Much has been written about the vagaries of the American electoral system and especially about the continued presence of the Electoral College. Before the existence of modern means of communication – I’m talking the telegraph – it made sense for every state to send its representatives in person to a conference in which the President was ultimately elected. It was there that the candidate pitched to the College and each elector would on the day vote with his – there were back then no hers or theirs – conscience and best judgement. The Electoral College has outlived its time but there are few countries I know in which change to existing and outdated structures is more difficult. The debate for example over what the Founding Fathers’ idea of the right to bear arms has to do with hundreds of millions of lethal weapons circulating around the country continues to go nowhere.
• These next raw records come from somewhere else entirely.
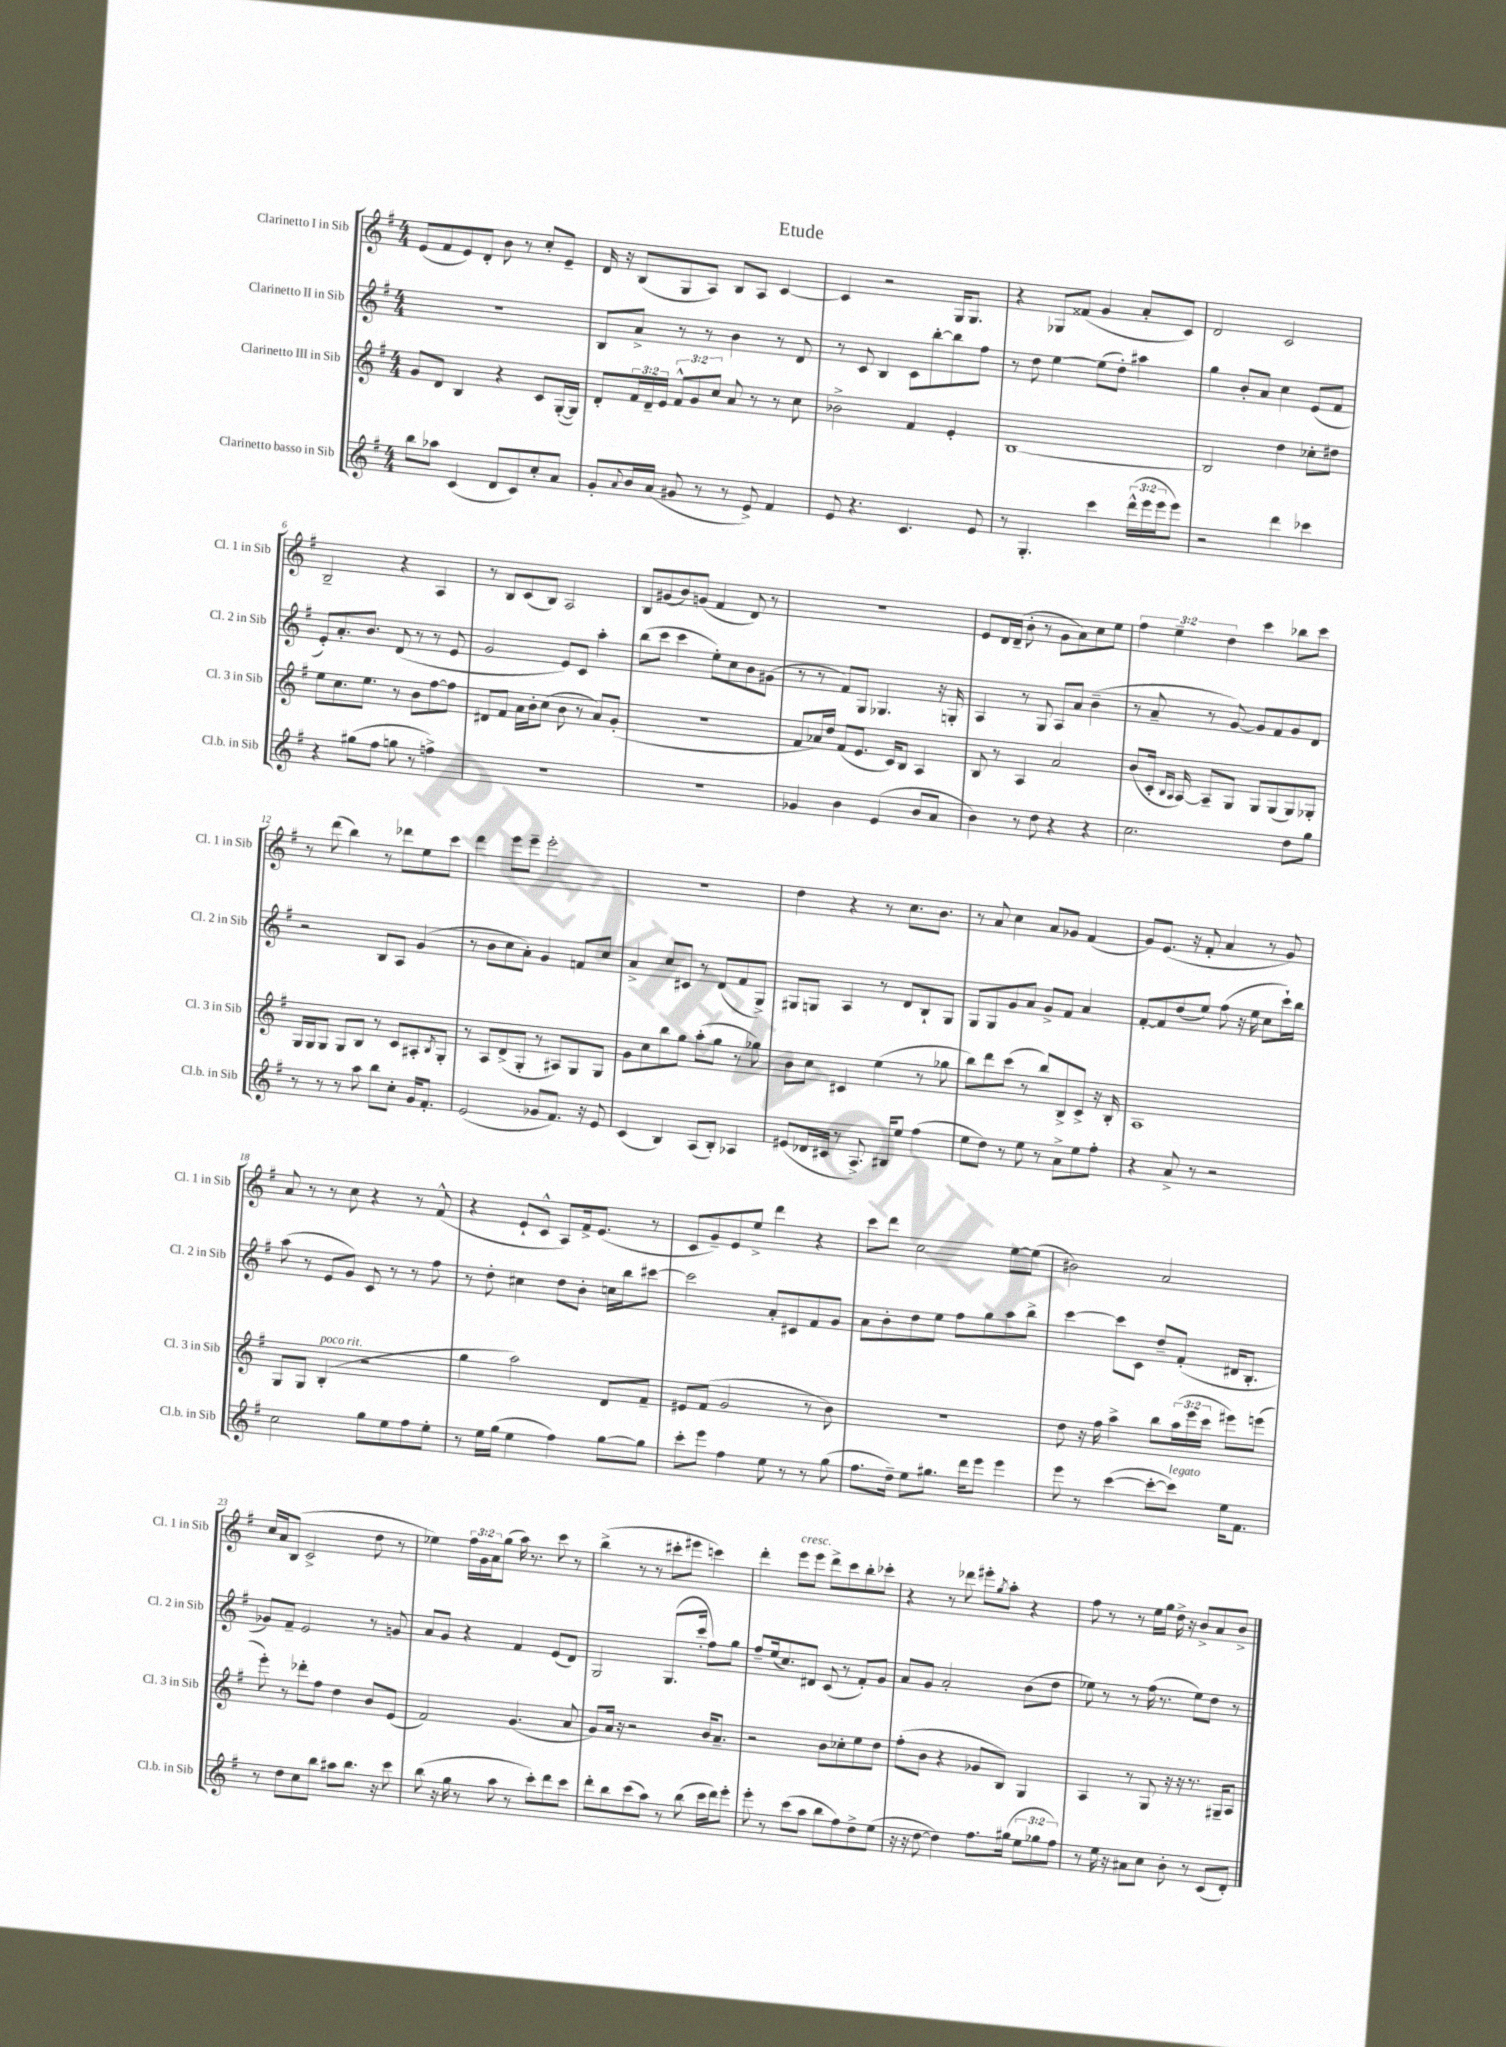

**kern	**kern	**kern	**kern
*staff4	*staff3	*staff2	*staff1
*clefG2	*clefG2	*clefG2	*clefG2
*k[f#]	*k[f#]	*k[f#]	*k[f#]
*M4/4	*M4/4	*M4/4	*M4/4
8bb	8g	1r	(8e
8aa-	8d	.	8f#
(4c	4B	.	8e)
.	.	.	8d'
8d	4r	.	8b
8c)	.	.	8r
8cc'	8c	.	8cc'
8a	([16G'	.	8e~
.	16G])	.	.
=	=	=	=
8g'	8d'	8B	16d
.	.	.	16r
8qqa	.	.	.
16b	24f#	8a^	(8B
.	24d~	.	.
(16a	.	.	.
.	24e	.	.
8g#	12f#^^	8r	8G
.	12g	.	.
8r	.	8r	8A)
.	12cc	.	.
8r	8a	4b	8B
8e^)	8r	.	8A
4f#	8r	8r	[4c
.	8cc	8d	.
=	=	=	=
8e	2b-^	8r	4c]
4.r	.	8c	.
.	.	4B	2r
4.c	4f#	8c	.
.	.	[8bb'	.
.	4e'	8bb]	16G
.	.	.	8.G
8e	.	8ff#	.
=	=	=	=
8r	[1B	8r	4r
4.G'	.	8dd	.
.	.	[4ee	8G-
.	.	.	(8f##
4ccc	.	(8ee]	4g
.	.	8dd')	.
(24ddd^^	.	4aa#	8a'
24eee	.	.	.
24eee	.	.	.
8eee)	.	.	8c)
=	=	=	=
2r	2B]	4gg	2d
.	.	8b'	.
.	.	8a	.
4ddd	4dd	4cc	2c
4ccc-	8cc-'	(8e	.
.	8dd#	8f#	.
=	=	=	=
4r	8ee	8e')	2B~
.	8.cc	8.a'	.
(8gg#	.	.	.
.	8.ee	8.b	.
8ff#	.	.	.
8gg	8r	(8d	4r
8r	8b	8r	.
4ff^)	[8ff#	8r	4A
.	8ff#]	8e	.
=	=	=	=
1r	8d#	2g	8r
.	8f#	.	8B
.	16a	.	(8c
.	16b'	.	.
.	(8cc	.	8B)
.	8b	8e)	2A
.	8r	8c	.
.	8a)	4aa'	.
.	(8g'	.	.
=	=	=	=
1r	1r	(8bb	8B
.	.	8ccc	(8g#
.	.	4ccc	8b)
.	.	.	(8g
.	.	8ee')	4f#
.	.	8cc	.
.	.	8b	8d)
.	.	(8g#	8r
=	=	=	=
4g-	8f#	8r	1r
.	16a-)	8r	.
.	16dd	.	.
4b	(8f#	8f#)	.
.	8.e	8G	.
(4e	.	4.G-	.
.	16c)	.	.
.	8B	.	.
8b	4A	.	.
8a	.	16r	.
.	.	16G'	.
=	=	=	=
4b)	8B	4A	8e
.	8r	.	16d
.	.	.	(16d~
8r	4A	8r	8b'
8dd	.	8G	8r
4r	2a	8A	8g
.	.	8a	8a)
4r	.	(4b~	8cc
.	.	.	8ee
=	=	=	=
2.cc	(8b	8r	6ff#
.	16c'	8a~	.
.	.	.	6ee~
.	16qqB	.	.
.	16qqA	.	.
.	[16A)	.	.
.	8A~]	8r	.
.	.	.	6dd
.	8G	[8g)	.
.	8G	8g]	4ccc
.	(8G	8f#	.
8dd	8G)	8g	8bb-
8gg	8G-'	8d	8ccc
=	=	=	=
8r	16G	2r	8r
.	16G	.	.
8r	8G	.	(8ddd
8r	8G	.	4bb)
8aa	8B	.	.
8bb	8r	8B	8r
8cc'	8c	8A	8ddd-
16g	8A#'	(4g	8ee
8.f#'	.	.	.
.	8qB	.	.
.	8G'	.	8ccc
=	=	=	=
(2e	8r	8r	4ddd
.	8A	8b	.
.	(8d^	8cc	8eee
.	8G'	8a')	8eee~
8g-	8r	4g	2eee'
8.f#)	8A#)	.	.
.	8G	8f	.
16r	.	.	.
8e	8G	8cc	.
=	=	=	=
(4c	8g	4a^	1r
.	8cc	.	.
4B)	8bb	8cc	.
.	8gg	8c#	.
(8A	(8aa'	8r	.
8B')	8gg	(8d	.
4A-	8r	8f#	.
.	8gg-)	8G^)	.
=	=	=	=
(8e#	8b	8G#	4dd
16d-	8cc	8G	.
16c#	.	.	.
8r	4c#	4A	4r
8.A^)	.	.	.
.	(4ee	8r	8r
16B#	.	.	.
8ee	.	8d	8.cc
(4ff#	8r	8B`	.
.	.	.	8.b
.	8gg-	8G	.
=	=	=	=
8ee	8bb)	8G	8r
8dd)	8ddd	8G	8a
8r	(8ccc	8g	4cc
8ee	8r	8a	.
8r	8bb)	8g^	8a
8a^	8B^	8f#	8g-
8ee	8c^	4a	(4f#
8ff#'	16r	.	.
.	16B'	.	.
=	=	=	=
4r	1A	[8f#'	8g)
.	.	8f#]	(8.e
8a^	.	(8dd	.
.	.	.	16r
8r	.	8ee)	8f#'
2r	.	(8ff#	4a
.	.	16r	.
.	.	16ee	.
.	.	8cc	8r
.	.	16ccc`)	8g)
.	.	16bb	.
=	=	=	=
2cc	8G	(8aa	8a
.	8G	8r	8r
.	(4B'	8e	8r
.	.	8g)	8cc
8gg	2r	8c	4r
8ee	.	8r	.
8ff#	.	8r	8r
8ee'	.	8ff#	(8f#^^
=	=	=	=
8r	4gg	8r	4r
16ee	.	8dd'	.
(16gg	.	.	.
4ee	2aa)	4cc#	8e`
.	.	.	8c^^
4ff#)	.	8dd	8A)
.	.	8b'	16f#^
.	.	.	(8.e
[8gg	8d	16cc	.
.	.	16bb	.
8gg]	8f#~	[8ccc#	8r
=	=	=	=
8ccc'	8e#	2ccc#]	8c
8eee	(8f#	.	8g~)
4ff#	2g	.	8e
.	.	.	8ee^
8ee	.	8a'	4ddd
8r	.	8c#	.
8r	8r	8f#	4r
(8gg	8b)	8g	.
=	=	=	=
8.ff#	1r	8a	8ccc
.	.	8b'	8ddd
16dd~)	.	.	.
8ee	.	8dd	2cc
8.gg#	.	8ee	.
.	.	8ff#	.
16ddd	.	.	.
8eee	.	8gg	.
4eee	.	8aa	[8ee
.	.	8bb^	(8ee]
=	=	=	=
8eee	8dd	[4ccc	2b#)
8r	16r	.	.
.	16ff#	.	.
([4ccc	4aa^	8ccc]	.
.	.	8c	.
8ccc'_	8bb	8dd~	2a
8ccc])	(24aa	(8f#'	.
.	24eee	.	.
.	24ccc	.	.
16ee	8eee#)	16d#	.
8.f#	.	8.B'	.
.	(8eee	.	.
=	=	=	=
8r	8eee')	8g-)	16cc
.	.	.	16a
8dd	8r	8f#~	(8B
8cc	8ddd-'	2e	2c^
8bb	8ff#	.	.
8aa#	4dd	.	.
8.bb	.	.	.
.	8b	8r	8dd
16r	.	.	.
8ccc	(8e	8g	8r
=	=	=	=
(8bb	2f#)	8a	4ee-)
16r	.	8g	.
16gg	.	.	.
8r	.	4r	24ff#
.	.	.	24g
.	.	.	24a
8aa	.	.	(8gg
8r	(4.g	4f#	16aa)
.	.	.	8.r
8ccc')	.	.	.
8ddd	.	(8e	8ccc
8ccc	8a	8d)	8r
=	=	=	=
8ddd'	8g)	2G	(4bb^
8bb	16a	.	.
.	16r	.	.
(8ccc	2r	.	8r
8aa)	.	.	8r
8r	.	(8.G	8ccc#'
(8bb	.	.	8eee#
.	.	16ccc'	.
16ccc	16b	8ff#)	4ccc)
16ddd)	8.a~	.	.
8eee'	.	8gg	.
=	=	=	=
8eee'	2r	8ff#~	4ddd'
8r	.	(16ee	.
.	.	8.cc)	.
(8ccc	.	.	8eee
8aa	.	8d#	8eee
8bb	8b	(8c	8ddd^
8ff#)	8cc-'	8r	8ccc
8dd^	8ee	8f#')	8bb'
(8ee	8dd	8g	8ccc-'
=	=	=	=
16r	(8ff#'	8a	4r
16r	.	.	.
[8dd	8b	8g	.
4dd])	4r	2a'	8r
.	.	.	8ddd-
8.ff#	8g-	.	8eee#'
.	.	.	8qgg
.	8B)	.	8aa'
(16gg#	.	.	.
12ee	4G	(8b	4r
12gg-	.	.	.
.	.	8dd	.
12ff#)	.	.	.
=	=	=	=
8r	4A	8ee-)	8ff#
16ee	.	8r	8r
16r	.	.	.
8a#	8r	8r	8r
8cc	8G	(16ff#	16ee
.	.	8.r	16gg
8b'	16r	.	16dd^
.	16r	.	16r
8r	8.r	8ee-)	8b^
(8c	.	8dd	8a
.	16G#~	.	.
8d')	8A	8r	8b^
==	==	==	==
*-	*-	*-	*-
As of the last published figures on 5 September, so far in 2024, 11,598 people in America have died in gun violence. I doubt that that’s what Thomas Jefferson, John Adams and Ben Franklyn would have had in mind and yet Donald Trump might yet find himself being elected by hailing dying by gunfire in a schoolroom or shopping mall as a supreme and constitutionally protected civil right. I digress.
Lindner is speaking the unspeakable. Germany is mired in its social idealism. The British might bemoan that they have a government that likes to refer to its electoral mandate even though it finds itself in power on a mere 34% of the electoral vote – less than the combined vote of the Conservative and the Reform parties – but at least it has a chance of seeing Westminster led by joined up thinking. They might not like what they see but at least they can see it. There is a road map. In Germany there is none.
Lindner has binned what we here refer to as collective responsibility and has tossed a hand grenade into the Berlin carp pond. He has put into practice what the most famous of Socialist playwrights, Berthold Brecht, wrote in what is without a doubt his most famous piece, The Threepenny Opera of 1928. “First comes the grub. Then comes the morality”.
There is an old joke about the Chief Rabbi of Paris and Rothshild with which I will not bore you but the punchline is that it’s easy to moralise with a bit of cash in the back pocket. Germany has for several decades enjoyed that freedom but no more. Lindner suggests that the time might have come for a reset of the coalition’s idealistic, but in the current time unrealistic, aspirations.
For their own reasons, his coalition partners do not agree. He is leader of the FDP and, if he walks, the government falls. It’s unlikely that Germany will join the list of countries that have held parliamentary elections in 2024 albeit more due to the technical constraints of organising them between now and year end. What might follow if there's further polarisation to the left and to the right – as has happened in France - is hard to predict, but whatever does follow it will not be pretty. The EU has since time immemorial lived with the axiom of the twin towers in that France takes the decisions and Germany finances them. France has lost its moral authority, and Germany is losing its financial capacity, the ramifications of which should not be underestimated.